> [What is needed]: All the records that follow need to be reproduced exactly. Omit the images.

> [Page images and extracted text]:
Segment Open
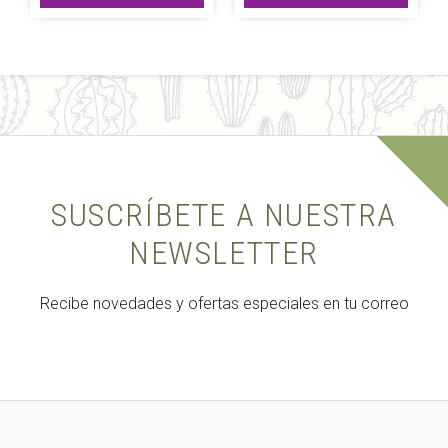
era:
es:
59,00 €.
53,10 €.
39,95 €.
35,96 €.
SUSCRÍBETE A NUESTRA
NEWSLETTER
Recibe novedades y ofertas especiales en tu correo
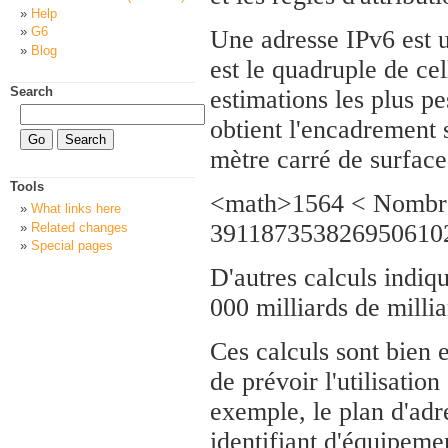
Help
G6
Une adresse IPv6 est u
Blog
est le quadruple de ce
Search
estimations les plus pe
obtient l'encadrement 
mètre carré de surface
Tools
<math>1564 < Nombre 
What links here
391187353826950610
Related changes
Special pages
D'autres calculs indiqu
000 milliards de millia
Ces calculs sont bien e
de prévoir l'utilisatio
exemple, le plan d'adr
identifiant d'équipement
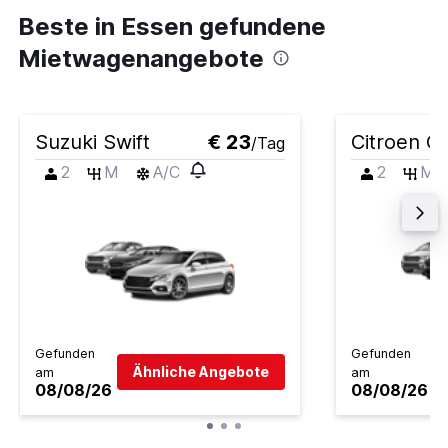
Beste in Essen gefundene
Mietwagenangebote
Suzuki Swift
€ 23
Citroen C
/Tag
2
M
A/C
2
M
Gefunden
Gefunden
Ähnliche Angebote
am
am
08/08/26
08/08/26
Segment Closed
> [Exercise output]:
era:
es:
59,00 €.
53,10 €.
39,95 €.
35,96 €.
SUSCRÍBETE A NUESTRA
NEWSLETTER
Recibe novedades y ofertas especiales en tu correo
Help
G6
Une adresse IPv6 est u
Blog
est le quadruple de ce
Search
estimations les plus pe
obtient l'encadrement 
mètre carré de surface
Tools
<math>1564 < Nombre 
What links here
391187353826950610
Related changes
Special pages
D'autres calculs indiqu
000 milliards de millia
Ces calculs sont bien e
de prévoir l'utilisatio
exemple, le plan d'adr
identifiant d'équipement
Beste in Essen gefundene
Mietwagenangebote
Suzuki Swift
€ 23
Citroen C
/Tag
2
M
A/C
2
M
Gefunden
Gefunden
Ähnliche Angebote
am
am
08/08/26
08/08/26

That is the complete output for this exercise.